A skilled SEO will almost certainly be knowledgeable about, and very likely proficient in:

  • Copywriting and editing
  • Web development (HTML, CSS, and JavaScript at minimum)
  • UX and UI design
  • Server configuration and optimization
  • Page load speed optimization
  • Competitive and market research
  • Analytics (data collection, manipulation, and visualization)
  • Conversion rate optimization
  • Paid search, display and retargeting
  • Paid social
  • Social media marketing
  • PR
  • Affiliate marketing
  • Video
  • Mobile (apps, PWAs, etc.)

I don’t know a rock solid senior SEO who isn’t comfortable with most if not everything in the above list, and a few more things besides.

Beyond that, SEOs tend to have extensive experience with presenting to executives, as well as a deep understanding of business metrics. They know project management, use dozens of different tools to gather and leverage all manner of data, and are as comfortable speaking to devs as they are executives and boards. They also likely know how to hire, how to fire, and how to manage teams internally and contractors/agencies externally.

Some SEOs are also well versed with traditional outlets such as print, radio, TV, and billboards, though that skillset tends to be less common (and for good reason, since SEOs are data driven marketers and hate mediums that aren’t easily tracked and measured for ROI). They may also be experienced in email marketing, marketing automation, podcasting, and numerous other disciplines besides.

The point is, if you want someone in a CMO role who actually understands marketing across all the key facets, and who knows how those disparate elements play well together, then you want a skilled senior SEO in that role…but there’s a catch.

You see, most CMO roles want someone with an MBA and an Ivy League pedigree, but many of the best SEOs don’t even have a college degree (or if they do, a BA at best), because you STILL can’t learn SEO in-depth at a college worth attending. You learn it hands-on, by doing things in the real world, testing and measuring and getting better over time.
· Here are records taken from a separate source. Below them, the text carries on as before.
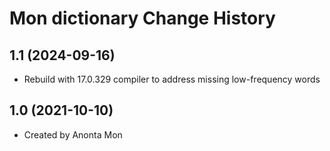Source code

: Mon dictionary Change History
====================

1.1 (2024-09-16)
----------------
* Rebuild with 17.0.329 compiler to address missing low-frequency words

1.0 (2021-10-10)
----------------
* Created by Anonta Mon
Because of that, the field of SEO tends to attract intelligent, driven, self-motivated tinkerers. They know how to get shit done, how to operate outside the standard playbook, and how to drill down to the heart of something and figure it out.

Hell, I’d put a senior SEO with 8-10 years of solid experience up against any MBA on the planet, and I’d be shocked if the SEO didn’t come out ahead no matter how you sliced it.

If you’re hiring for a CMO role, maybe it’s time to change your approach.